─── Source document
S&P Global Ratings said Malaysia’s 2022 growth momentum has continued into 2023 with its first-quarter gross domestic product (GDP) rising 5.6% year-on-year, underpinned by improvement in employment, recovery in tourism activity, and continued capital investments on both private and public fronts.
“Nevertheless, we expect full-year economic expansion to moderate to 4% as a weakened global growth environment takes hold,” it said.
The rating agency also said Malaysia’s 2023 budget remains expansionary to support growth momentum and alleviate inflationary pressures.
Hence, it forecast Malaysia’s net indebtedness to rise by 4.4% of GDP in 2023 versus a 5% increase in 2022 on moderately lower general and central government deficits, it said.
Meanwhile, it said Malaysia’s solid external position remains a rating strength. The country has had consistent current account surpluses for more than two decades.
──────
─── Record excerpts
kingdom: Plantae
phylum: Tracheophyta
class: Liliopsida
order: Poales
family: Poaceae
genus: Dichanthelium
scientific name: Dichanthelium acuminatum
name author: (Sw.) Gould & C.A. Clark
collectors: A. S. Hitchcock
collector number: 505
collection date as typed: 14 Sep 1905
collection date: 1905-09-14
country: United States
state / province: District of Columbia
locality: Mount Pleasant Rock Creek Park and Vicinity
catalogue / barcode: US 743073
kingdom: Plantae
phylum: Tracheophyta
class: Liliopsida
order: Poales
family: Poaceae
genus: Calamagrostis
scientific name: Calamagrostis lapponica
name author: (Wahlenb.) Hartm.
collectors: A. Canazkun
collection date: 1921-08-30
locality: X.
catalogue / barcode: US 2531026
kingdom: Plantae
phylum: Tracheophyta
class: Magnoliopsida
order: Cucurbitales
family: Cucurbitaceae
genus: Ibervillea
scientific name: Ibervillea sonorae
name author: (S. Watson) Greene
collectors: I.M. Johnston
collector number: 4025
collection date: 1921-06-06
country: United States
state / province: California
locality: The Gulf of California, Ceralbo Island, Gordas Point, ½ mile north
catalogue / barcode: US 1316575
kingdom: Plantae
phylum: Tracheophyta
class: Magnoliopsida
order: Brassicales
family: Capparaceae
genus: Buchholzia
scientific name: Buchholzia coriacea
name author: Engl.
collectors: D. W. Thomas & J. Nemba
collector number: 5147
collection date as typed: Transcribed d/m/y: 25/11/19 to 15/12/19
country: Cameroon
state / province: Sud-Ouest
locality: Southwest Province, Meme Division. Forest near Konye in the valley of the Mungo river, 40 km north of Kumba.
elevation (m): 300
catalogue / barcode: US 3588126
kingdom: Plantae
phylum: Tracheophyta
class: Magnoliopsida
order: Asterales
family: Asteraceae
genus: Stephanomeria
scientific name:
──────
### What to work on
1. List every percentage figure that appears in the passage on Malaysia's economy.
2. Please pull out the part of the passage on Malaysia's economy that begins at "Hence, it forecast" and stops after "deficits, it said.", copying it word for word.

### Expected answers
1.
5.6%
4%
4.4%
5%

2.
Hence, it forecast Malaysia’s net indebtedness to rise by 4.4% of GDP in 2023 versus a 5% increase in 2022 on moderately lower general and central government deficits, it said.